Documents found in this filing:

  1. 8-K
  2. Ex-99.1
  3. Ex-99.2
  4. Graphic
  5. Graphic
Form 8-K
 
 
UNITED STATES
SECURITIES AND EXCHANGE COMMISSION
Washington, D.C. 20549
FORM 8-K
CURRENT REPORT
Pursuant to Section 13 OR 15(d) of The Securities Exchange Act of 1934
Date of Report (Date of earliest event reported): November 4, 2010 (October 29, 2010)
(GREIF LOGO)
GREIF, INC.
(Exact name of registrant as specified in its charter)
         
Delaware   001-00566   31-4388903
         
(State or other jurisdiction
of incorporation)
  (Commission File Number)   (IRS Employer Identification No.)
     

425 Winter Road, Delaware, Ohio
   
43015
     
(Address of principal executive offices)   (Zip Code)
Registrant’s telephone number, including area code: (740) 549-6000
Not Applicable
(Former name or former address, if changed since last report.)
Check the appropriate box below if the Form 8-K filing is intended to simultaneously satisfy the filing obligation of the registrant under any of the following provisions:
o   Written communications pursuant to Rule 425 under the Securities Act (17 CFR 230.425)
 
o   Soliciting material pursuant to Rule 14a-12 under the Exchange Act (17 CFR 240.14a-12)
 
o   Pre-commencement communications pursuant to Rule 14d-2(b) under the Exchange Act (17 CFR 240.14d-2(b))
 
o   Pre-commencement communications pursuant to Rule 13e-4(c) under the Exchange Act (17 CFR 240.13e-4(c))
 
 


 

Section 1 — Registrant’s Business and Operations
Item 1.01. Entry into a Material Definitive Agreement.
New Credit Agreement
On October 29, 2010, Greif, Inc. (the “Company”), Greif International Holding Supra C.V. and Greif International Holding B.V., as borrowers, obtained a $1.0 billion senior secured credit facility pursuant to an Amended and Restated Credit Agreement (the “New Credit Agreement”) with a syndicate of financial institutions, as lenders, Bank of America, N.A., as administrative agent, L/C issuer and swing line lender, Banc of America Securities LLC, J.P. Morgan Securities LLC, KeyBank National Association, Citizens Bank of Pennsylvania and Deutsche Bank Securities Inc., as joint lead arrangers and joint book managers, JPMorgan Chase Bank, N.A., as syndication agent, and KeyBank National Association, Citizens Bank of Pennsylvania, Deutsche Bank Securities Inc. and U.S. Bank National Association, as co-documentation agents, and Wells Fargo Bank, National Association and Fifth Third Bank, as managing agents. The New Credit Agreement replaces in its entirety the Existing Credit Agreement (as defined in Item 1.02, below). The New Credit Agreement provides for a $750 million revolving multicurrency credit facility and a $250 million term loan, both expiring October 29, 2015, with an option to add $250 million to the facilities with the agreement of the lenders. The revolving credit facility is available to fund ongoing working capital and capital expenditure needs, for general corporate purposes, to finance acquisitions and to refinance amounts outstanding under the Existing Credit Agreement. Interest is based on either a Eurodollar rate or a base rate that resets periodically plus a calculated margin amount. On October 29, 2010, a total of $374 million was used to pay the obligations outstanding under the Existing Credit Agreement in full and certain costs and expenses incurred in connection with the New Credit Agreement.

# Task prompt
Reproduce the part of the Form 8-K excerpt that opens with the words containing "Registrant’s telephone number, including" and closes with "(17 CFR 240.14d-2(b))", changing "Soliciting material" to "Solicitation material". The listing after the Form 8-K excerpt plays no part in this work.

# Input data
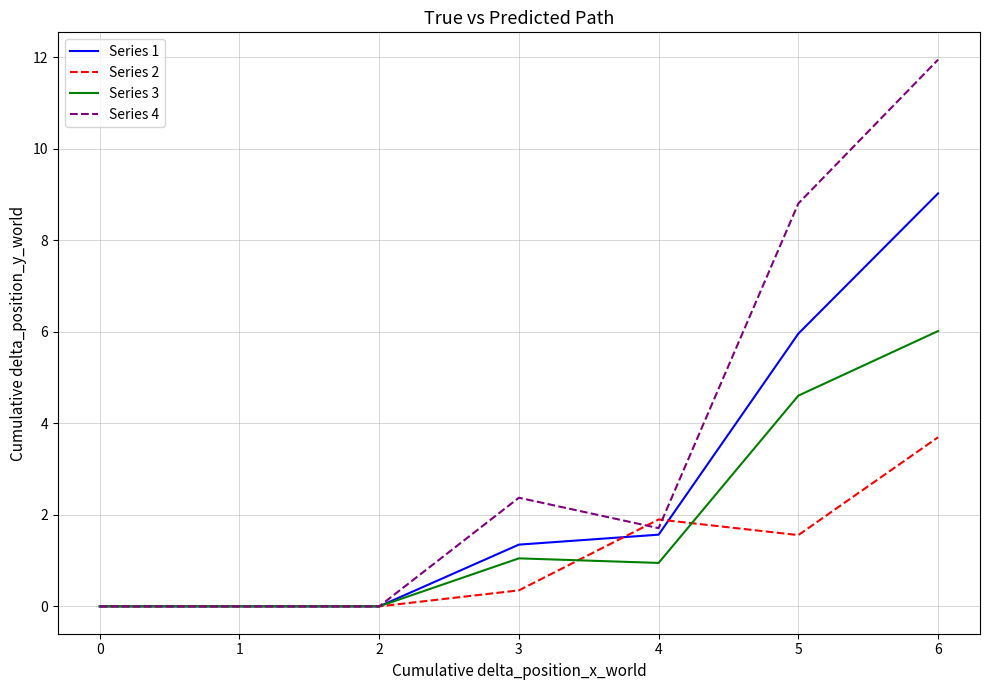

Which series changed the most between 1 and 4?

Series 2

# Task output
Registrant’s telephone number, including area code: (740) 549-6000
Not Applicable
(Former name or former address, if changed since last report.)
Check the appropriate box below if the Form 8-K filing is intended to simultaneously satisfy the filing obligation of the registrant under any of the following provisions:
o   Written communications pursuant to Rule 425 under the Securities Act (17 CFR 230.425)
 
o   Solicitation material pursuant to Rule 14a-12 under the Exchange Act (17 CFR 240.14a-12)
 
o   Pre-commencement communications pursuant to Rule 14d-2(b) under the Exchange Act (17 CFR 240.14d-2(b))